A group of about 250 migrants who had been living in a makeshift tent settlement in a downtown park in Sarajevo were to be transferred to Salakovac on Friday under a state parliament decision. The buses, however, were stopped half way on the orders of Herzegovina-Neretva Canton authorities, which Security Minister Dragan Mektić described as a “coup d’etat’.
The director of the Salakovac camp Edin Denjo explained that the migrants would be registered and after that would be assigned the status of asylum seekers.
Local media has reported that local residents near the camp mostly approve of migrants coming to the camp but some have also expressed fear.
Deputy Prime Minister Vjekoslav Bevanda said that the government had not made any decision regarding the migrants being transferred to Salakovac and added that Bosniak and Serb government officials were deceiving the public. He denied claims by Prime Minister Denis Zvizdić and Security Minister Mektić that the decision to activate the Salakovac camp was adopted at the last cabinet meeting.
Mektić said earlier that everything was agreed with the Mostar police and then “without any due cause” a secret action was conducted by armed police from Herzegovina-Neretva Canton who intercepted the bus convoy. He added that cantonal police threatened the official escort with weapons and added that the State Investigation and Protection Agency (SIPA) would react and has reported the incident to the State Prosecutor.

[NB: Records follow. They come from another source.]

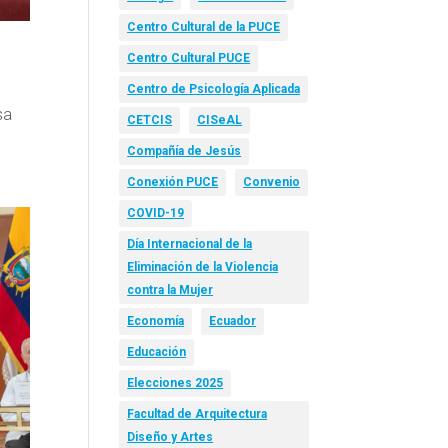
Centro Cultural de la PUCE
Centro Cultural PUCE
s
Centro de Psicología Aplicada
sa
CETCIS
CISeAL
Compañía de Jesús
Conexión PUCE
Convenio
COVID-19
Día Internacional de la
Eliminación de la Violencia
contra la Mujer
Economía
Ecuador
Educación
Elecciones 2025
Facultad de Arquitectura
Diseño y Artes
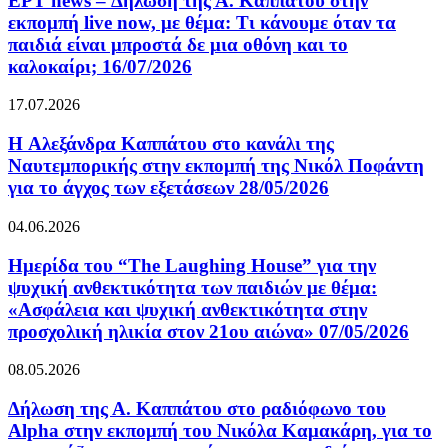
ΕΡΤ news – Δήλωση της Α. Καππάτου στην
εκπομπή live now, με θέμα: Τι κάνουμε όταν τα
παιδιά είναι μπροστά δε μια οθόνη και το
καλοκαίρι; 16/07/2026
17.07.2026
H Αλεξάνδρα Καππάτου στο κανάλι της
Ναυτεμπορικής στην εκπομπή της Νικόλ Ποφάντη
για το άγχος των εξετάσεων 28/05/2026
04.06.2026
Ημερίδα του “The Laughing House” για την
ψυχική ανθεκτικότητα των παιδιών με θέμα:
«Ασφάλεια και ψυχική ανθεκτικότητα στην
προσχολική ηλικία στον 21ου αιώνα» 07/05/2026
08.05.2026
Δήλωση της Α. Καππάτου στο ραδιόφωνο του
Alpha στην εκπομπή του Νικόλα Καμακάρη, για το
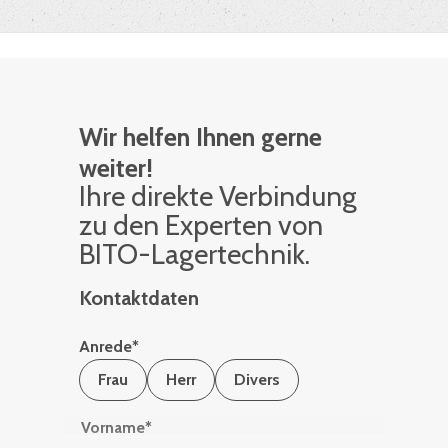
Wir helfen Ihnen gerne
weiter!
Ihre di­rek­te Ver­bin­dung
zu den Ex­per­ten von
BITO-La­ger­tech­nik.
Kontaktdaten
Anrede
*
Frau
Herr
Divers
Vorname
*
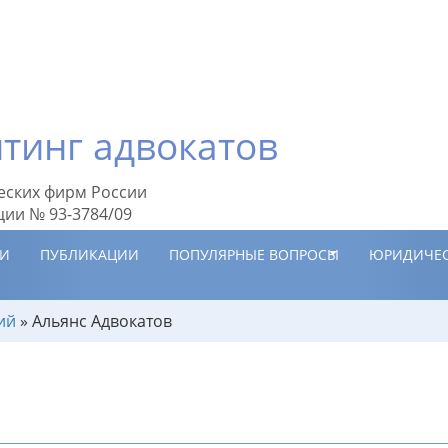
тинг адвокатов
еских фирм России
ции № 93-3784/09
ИИ
ПУБЛИКАЦИИ
ПОПУЛЯРНЫЕ ВОПРОСЫ
ЮРИДИЧЕС
ий
»
Альянс Адвокатов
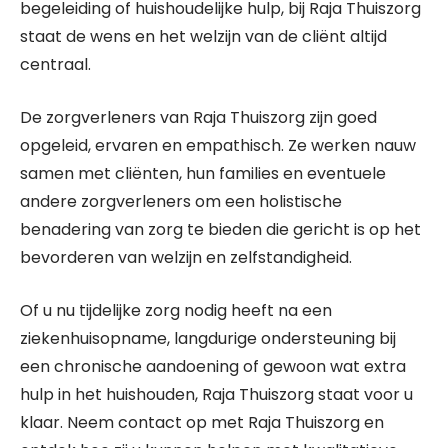
begeleiding of huishoudelijke hulp, bij Raja Thuiszorg
staat de wens en het welzijn van de cliënt altijd
centraal.
De zorgverleners van Raja Thuiszorg zijn goed
opgeleid, ervaren en empathisch. Ze werken nauw
samen met cliënten, hun families en eventuele
andere zorgverleners om een holistische
benadering van zorg te bieden die gericht is op het
bevorderen van welzijn en zelfstandigheid.
Of u nu tijdelijke zorg nodig heeft na een
ziekenhuisopname, langdurige ondersteuning bij
een chronische aandoening of gewoon wat extra
hulp in het huishouden, Raja Thuiszorg staat voor u
klaar. Neem contact op met Raja Thuiszorg en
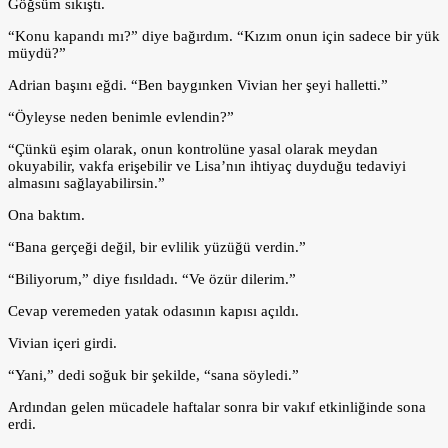
Göğsüm sıkıştı.
“Konu kapandı mı?” diye bağırdım. “Kızım onun için sadece bir yük
müydü?”
Adrian başını eğdi. “Ben baygınken Vivian her şeyi halletti.”
“Öyleyse neden benimle evlendin?”
“Çünkü eşim olarak, onun kontrolüne yasal olarak meydan
okuyabilir, vakfa erişebilir ve Lisa’nın ihtiyaç duyduğu tedaviyi
almasını sağlayabilirsin.”
Ona baktım.
“Bana gerçeği değil, bir evlilik yüzüğü verdin.”
“Biliyorum,” diye fısıldadı. “Ve özür dilerim.”
Cevap veremeden yatak odasının kapısı açıldı.
Vivian içeri girdi.
“Yani,” dedi soğuk bir şekilde, “sana söyledi.”
Ardından gelen mücadele haftalar sonra bir vakıf etkinliğinde sona
erdi.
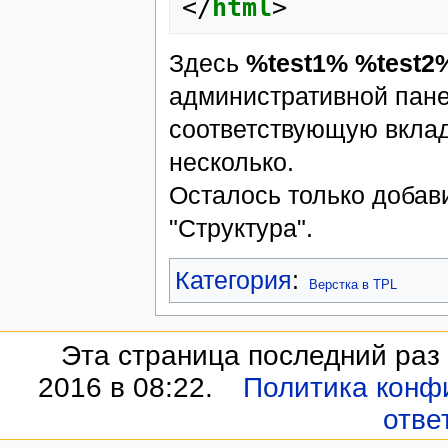
</
html
>
Здесь
%test1% %test2
административной пане
соответствующую вклад
несколько.
Осталось только добав
"Структура".
Категория
:
Верстка в TPL
Эта страница последний раз
2016 в 08:22.
Политика конф
отве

The head of the Herzegovina-Neretva Canton government Nevenko Herceg said that authorities in Mostar had not been contacted or consulted about the possible transfer of any larger group of migrants to the Salakovac camp. “This is a typical example of not respecting the constitutional structure of Bosnia and Herzegovina and an attempt to destabilise the canton,” Herceg’s office said in a press release.
Several parties, particularly in the opposition, have reacted to the latest developments claiming that the Croat HDZ BiH party was in fact in control of official institutions and this latest incident was evidence of the attempt to set up a third, Croat-majority entity and that the spot where the bus convoy was stopped was in fact the boundary of the “third entity.”